REQUIRED ACTION 1: Reproduce the passage on the Fairfax printers' chapels word for word from "Eileen Dwyer, the" to "back to 1847.".
REQUIRED ACTION 2: Carry on the passage about the Fairfax printers' chapels from the point where it stops.

DOCUMENT SEGMENT:
*** Block opens ***

Staff of the Echo Companionship circa. 1890

Staff of the Echo Companionship circa. 1890.  When another Fairfax newspaper, the Echo, began in 1857 a seperate chapel was formed

The move from hot metal production to cold type print in 1984 was a major milestone in the history of John Fairfax Limited. The transition heralded the modernisation of newspaper printing but simultaneously marked the demise of a decades old set of printers' skills. Printers' unions strongly defended those workers, who possessed these once protected skills, to ensure they remained employed.  Some 140 years earlier, unions or "chapels", were formed for the very reason of  safeguarding the welfare of printers. In a somewhat remarkable piece of coincidence, it was during this technological changeover in 1984 that evidence surfaced of the role that unions played in those early years of the company. 

Eileen Dwyer, the former Fairfax company archivist noted that, in preparation for the transition to cold type printing, production area staff were ordered to empty their lockers. Any lockers that were found still to be locked would be forced opened. As workers forced open the door on one of these lockers they discovered a pile of exercise books, ledgers, booklets and loose papers. What they had found consisted of a portion of long forgotten Herald Chapel records, some dating back to 1847.

The word “chapel” has its origins in Westminster Abbey where Caxton, in 1471, set up a press in one of the chapels. Henceforth printers’ workrooms became known as chapels and  over time it came to include associations of printing tradesmen. The Herald Chapel was formed in 1846 as a union for the production area staff of the Sydney Herald, purchased by John Fairfax and Charles Kemp five years previously. The Chapel comprised the printers, type-setters, composers and other staff who worked in the production side of the organisation. When John Fairfax introduced a new evening paper the "Echo"  in 1857 the men on this paper formed a separate Chapel, the Echo Companionship. It was the Herald Chapel in 1854 that moved for the formation of  the first "typographical union" in Sydney.

*** Block closes ***

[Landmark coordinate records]
*** Block opens ***

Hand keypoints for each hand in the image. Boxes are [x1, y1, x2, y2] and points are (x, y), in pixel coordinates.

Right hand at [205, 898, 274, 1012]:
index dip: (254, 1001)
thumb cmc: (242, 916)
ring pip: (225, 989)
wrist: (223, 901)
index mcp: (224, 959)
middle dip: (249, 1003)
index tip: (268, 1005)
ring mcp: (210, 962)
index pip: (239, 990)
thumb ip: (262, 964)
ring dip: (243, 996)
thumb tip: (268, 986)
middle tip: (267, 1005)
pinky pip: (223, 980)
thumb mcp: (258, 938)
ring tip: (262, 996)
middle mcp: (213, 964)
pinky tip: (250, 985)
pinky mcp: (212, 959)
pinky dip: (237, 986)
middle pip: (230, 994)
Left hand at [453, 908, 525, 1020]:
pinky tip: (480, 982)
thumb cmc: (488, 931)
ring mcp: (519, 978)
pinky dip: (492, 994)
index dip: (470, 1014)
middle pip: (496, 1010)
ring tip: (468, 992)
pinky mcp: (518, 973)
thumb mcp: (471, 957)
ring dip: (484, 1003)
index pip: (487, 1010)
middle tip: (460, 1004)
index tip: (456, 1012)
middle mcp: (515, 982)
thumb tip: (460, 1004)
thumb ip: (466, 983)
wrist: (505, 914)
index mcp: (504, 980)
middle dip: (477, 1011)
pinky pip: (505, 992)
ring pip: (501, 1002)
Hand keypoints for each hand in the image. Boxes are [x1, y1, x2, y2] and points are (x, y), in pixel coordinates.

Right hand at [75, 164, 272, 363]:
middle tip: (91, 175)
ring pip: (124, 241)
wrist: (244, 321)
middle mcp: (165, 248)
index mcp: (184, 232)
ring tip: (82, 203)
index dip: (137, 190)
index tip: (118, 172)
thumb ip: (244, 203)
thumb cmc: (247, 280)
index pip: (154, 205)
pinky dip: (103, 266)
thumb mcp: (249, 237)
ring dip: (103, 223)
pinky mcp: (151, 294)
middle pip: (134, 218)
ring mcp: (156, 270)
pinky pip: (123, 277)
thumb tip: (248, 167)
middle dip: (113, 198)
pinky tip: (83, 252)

*** Block closes ***
*** Block opens ***

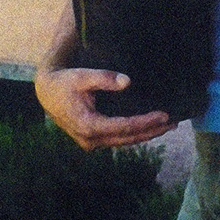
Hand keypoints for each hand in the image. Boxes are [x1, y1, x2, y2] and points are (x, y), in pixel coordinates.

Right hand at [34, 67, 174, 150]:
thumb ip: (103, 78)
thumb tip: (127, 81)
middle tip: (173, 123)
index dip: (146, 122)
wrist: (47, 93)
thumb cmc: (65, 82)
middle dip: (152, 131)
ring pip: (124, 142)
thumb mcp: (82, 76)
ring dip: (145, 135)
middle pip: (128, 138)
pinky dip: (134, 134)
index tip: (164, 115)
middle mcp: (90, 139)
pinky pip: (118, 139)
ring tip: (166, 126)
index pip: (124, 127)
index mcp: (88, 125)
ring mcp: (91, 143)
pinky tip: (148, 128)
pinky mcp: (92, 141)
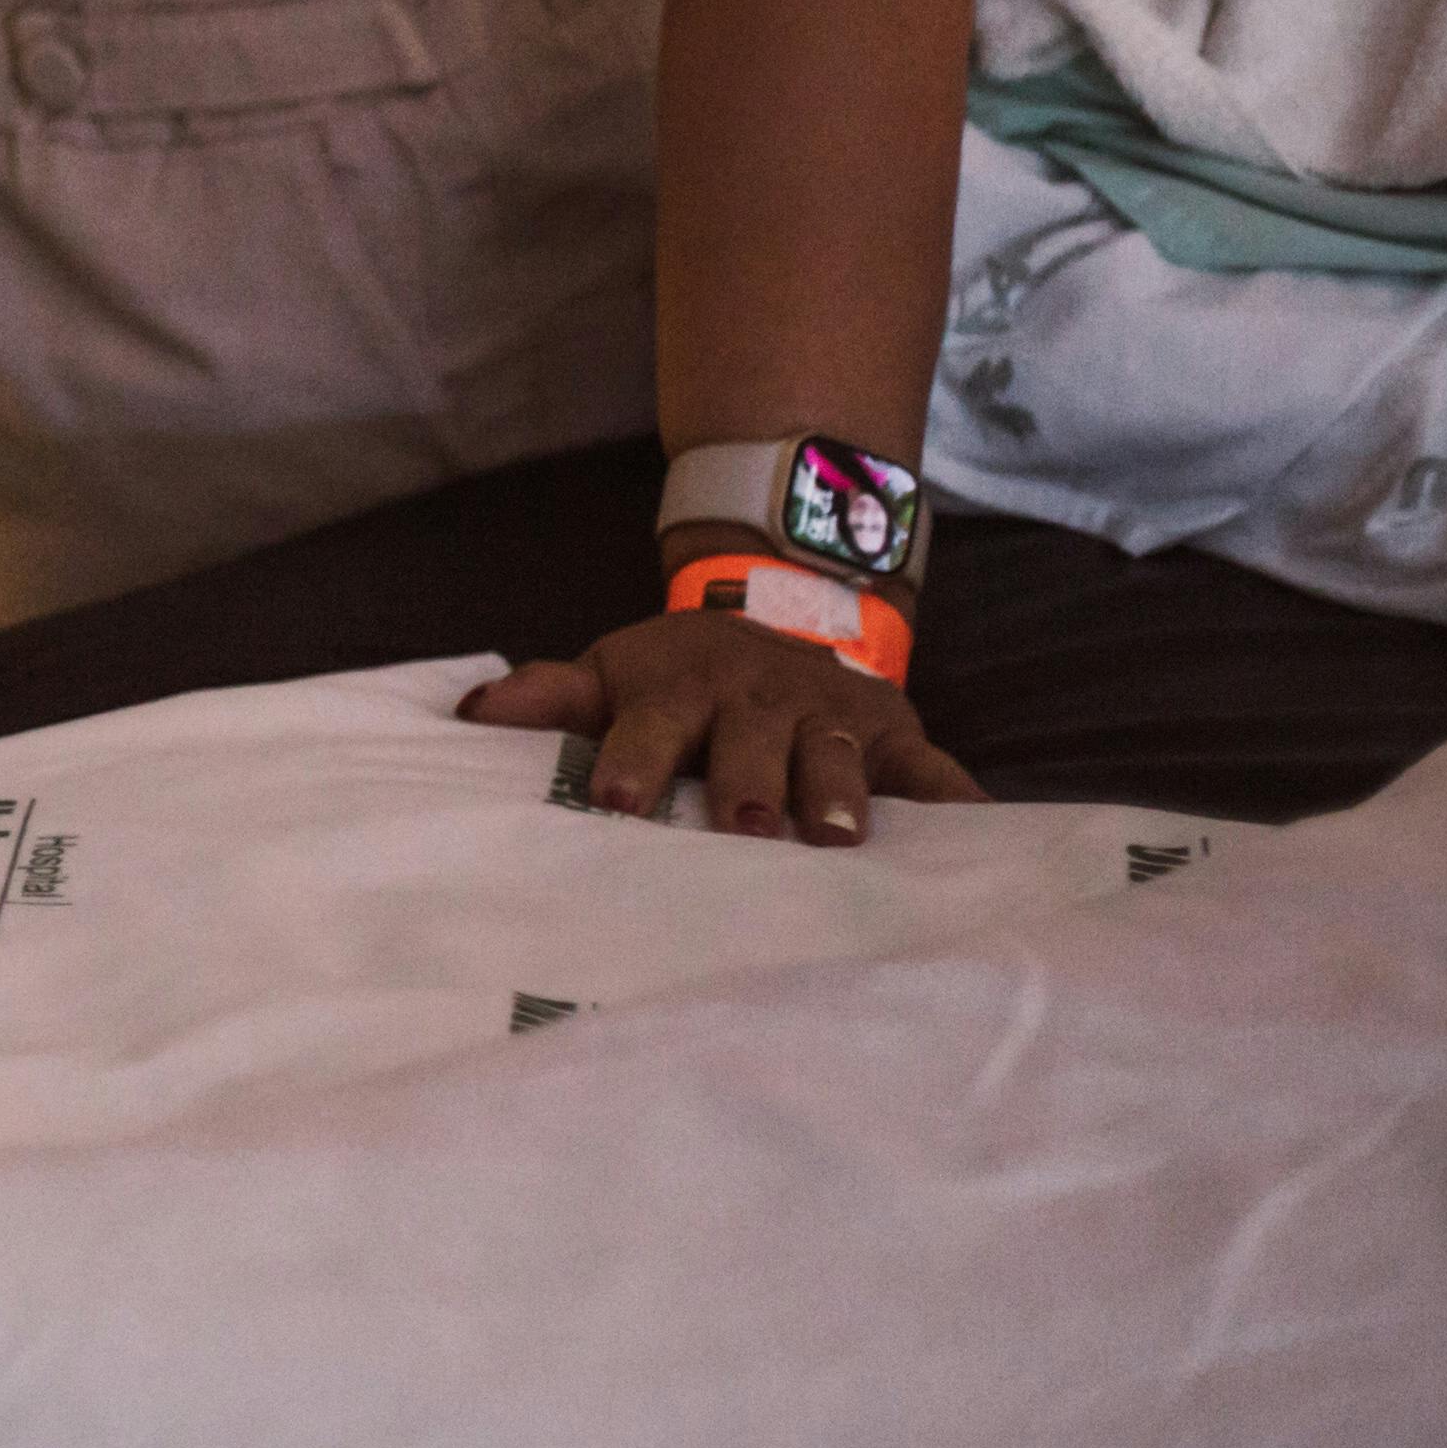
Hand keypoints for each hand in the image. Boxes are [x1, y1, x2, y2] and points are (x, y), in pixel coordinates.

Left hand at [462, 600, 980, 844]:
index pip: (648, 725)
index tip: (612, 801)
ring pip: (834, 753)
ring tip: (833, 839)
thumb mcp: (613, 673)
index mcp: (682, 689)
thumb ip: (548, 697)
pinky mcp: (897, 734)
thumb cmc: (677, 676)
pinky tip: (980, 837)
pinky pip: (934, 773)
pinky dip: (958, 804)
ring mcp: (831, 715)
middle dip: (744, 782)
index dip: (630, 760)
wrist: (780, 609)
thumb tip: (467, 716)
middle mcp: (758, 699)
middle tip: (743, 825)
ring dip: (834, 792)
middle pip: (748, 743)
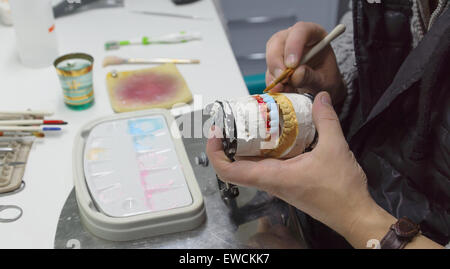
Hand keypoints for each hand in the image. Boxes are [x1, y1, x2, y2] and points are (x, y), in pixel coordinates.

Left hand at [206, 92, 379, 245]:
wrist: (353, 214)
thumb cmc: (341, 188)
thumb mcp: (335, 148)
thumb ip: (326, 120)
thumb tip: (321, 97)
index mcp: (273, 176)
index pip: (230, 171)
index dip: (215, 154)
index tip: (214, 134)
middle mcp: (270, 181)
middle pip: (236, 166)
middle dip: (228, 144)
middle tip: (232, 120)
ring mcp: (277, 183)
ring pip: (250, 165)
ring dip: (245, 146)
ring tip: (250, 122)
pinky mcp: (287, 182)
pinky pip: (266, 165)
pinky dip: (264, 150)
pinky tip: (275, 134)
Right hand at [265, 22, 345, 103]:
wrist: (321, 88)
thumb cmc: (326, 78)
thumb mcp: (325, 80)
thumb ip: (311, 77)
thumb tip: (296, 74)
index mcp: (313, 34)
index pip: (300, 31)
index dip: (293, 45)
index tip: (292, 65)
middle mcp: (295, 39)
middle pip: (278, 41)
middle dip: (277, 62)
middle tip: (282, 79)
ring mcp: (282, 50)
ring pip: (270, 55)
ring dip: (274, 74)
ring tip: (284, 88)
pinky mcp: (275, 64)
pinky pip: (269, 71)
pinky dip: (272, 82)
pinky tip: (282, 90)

*** Block closes ***

RESULT 1:
Eileen Dwyer, the former Fairfax company archivist noted that, in preparation for the transition to cold type printing, production area staff were ordered to empty their lockers. Any lockers that were found still to be locked would be forced opened. As workers forced open the door on one of these lockers they discovered a pile of exercise books, ledgers, booklets and loose papers. What they had found consisted of a portion of long forgotten Herald Chapel records, some dating back to 1847.

RESULT 2:
The records found consist of Chapel rule books, financial ledgers and membership lists, minute books dating back to 1875, ephemera, agreements, expenses, and Chapel record books from 1935-1954. Interestingly the Australian Register for the UNESCO Memory of the World  includes a collection of pre-federation minute books of trade unions. The register describes these minute books as a record of,

“..collective decision-making by Australian workers in the nineteenth-century. They are a record of democracy for workers both men and women.” 

The minute books and other records in this collection from the Fairfax Archive will contribute to a greater understanding of the formative years and growth of what was to become the printers’ union movement.

SMH and SM Chapel record Book 1935-38

The front pages of a Chapel Record book kept by the Father of the Chapel, H. E. Wheeler. In it he keeps records of the work of the Sydney Morning Herald and Sydney Mail Chapels.

The Chapel, as a printers' union, is strongly associated with John Fairfax and Sons, but these records are not official business records of the company, they are records of the Chapel which have fortunately survived and have become part of the Fairfax Archives collection. Earlier minute books of the Chapel can be found at the Noel Butlin Archives.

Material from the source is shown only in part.